Papier froissé trainant au sol. Au premier plan d’un tableau où unefemme écrit une lettre en présence d’une autre femme aux bras croisés, qui regarde par la fenêtre, à Dublin, à la National Gallery of Ireland. Le sol est un damier de marbre noir et blanc. Papier froissé, sur carré noir, tache ronde et rouge d’un sceau de cire détaché du papier – il s’agit d’ une lettre.
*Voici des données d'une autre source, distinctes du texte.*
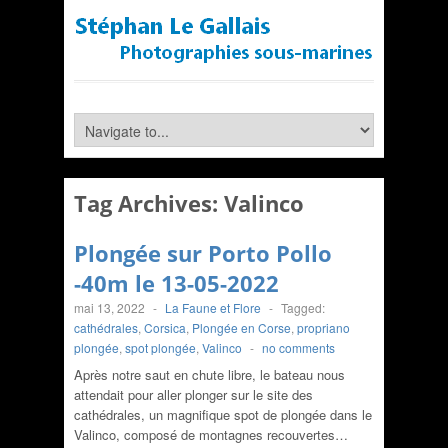
Tag Archives:
Valinco
Plongée sur Porto Pollo
-40m le 13-05-2022
mai 13, 2022
-
La Faune et Flore
-
Tagged:
cathédrales
,
Corsica
,
Plongée en Corse
,
propriano
plongée
,
spot plongée
,
Valinco
-
no comments
Après notre saut en chute libre, le bateau nous
attendait pour aller plonger sur le site des
cathédrales, un magnifique spot de plongée dans le
Valinco, composé de montagnes recouvertes…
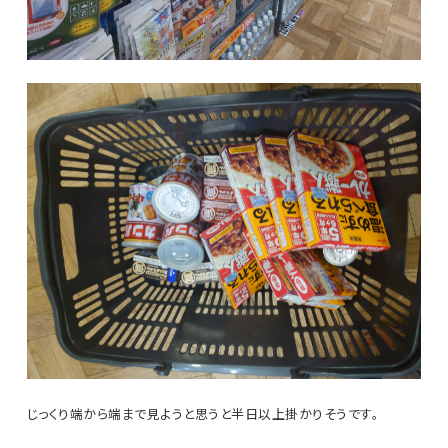
じっくり端から端まで見ようと思うと半日以上掛かりそうです。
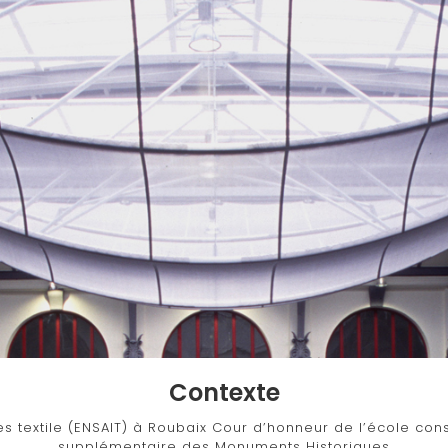
Contexte
s textile (ENSAIT) à Roubaix Cour d’honneur de l’école const
supplémentaire des Monuments Historiques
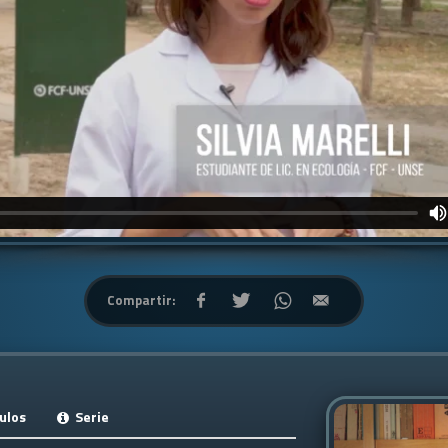
Compartir:
ulos
Serie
Dans un autre tableau du même peintre, sur un autre sol en damier noir et blanc, la tache rouge est un filet de sang craché par un serpent – il peut y avoir des serpents dans les intérieurs de Vermeer.
Dans la scène paisible du tableau de Dublin où la femme écrit sa lettre tandis que celle qu’on appelle sa servante regarde par la fenêtre, dans cette scène paisible, tout serait vraiment paisible s’il n’y avait pas cette lettre chiffonnée par terre avec le sceau rouge détaché – quelqu’un s’est énervé.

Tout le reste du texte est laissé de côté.